Problem: Recast the items as a Markdown table with the columns Row and Line, beginning at the line that has "Sep. 30, 2019: Common" and stopping after the line that has "Dec. 31, 2018: Common"; leave out blank lines.

Source material:
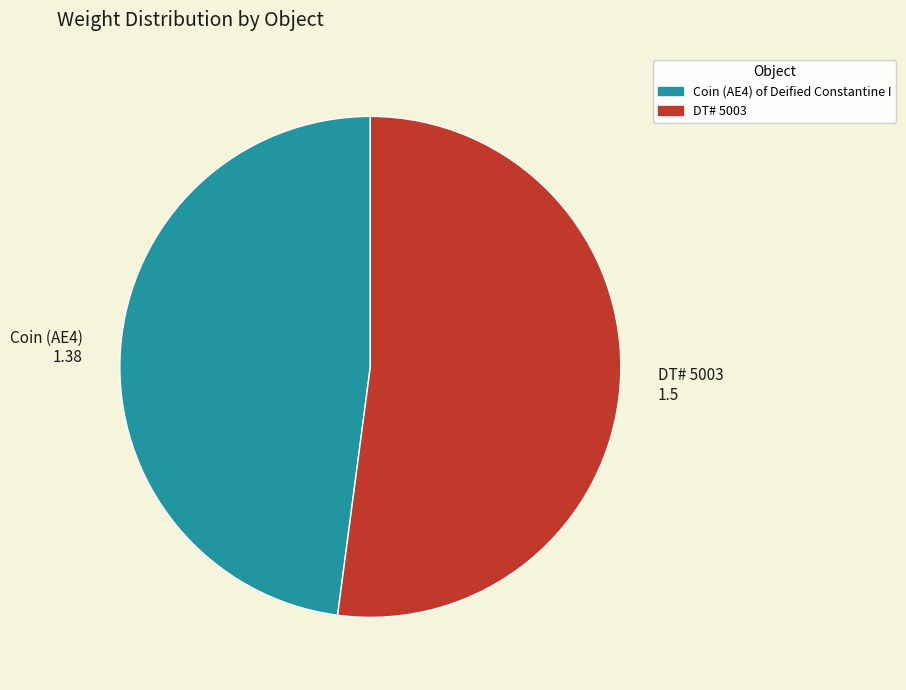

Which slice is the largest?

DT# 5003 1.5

* * *

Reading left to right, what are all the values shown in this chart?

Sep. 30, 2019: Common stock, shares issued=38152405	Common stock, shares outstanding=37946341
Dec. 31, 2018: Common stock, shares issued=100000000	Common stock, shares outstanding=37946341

The completed task:
| Row | Line |
|---|---|
| 1 | Sep. 30, 2019: Common stock, shares issued=38152405	Common stock, shares outstanding=37946341 |
| 2 | Dec. 31, 2018: Common stock, shares issued=100000000	Common stock, shares outstanding=37946341 |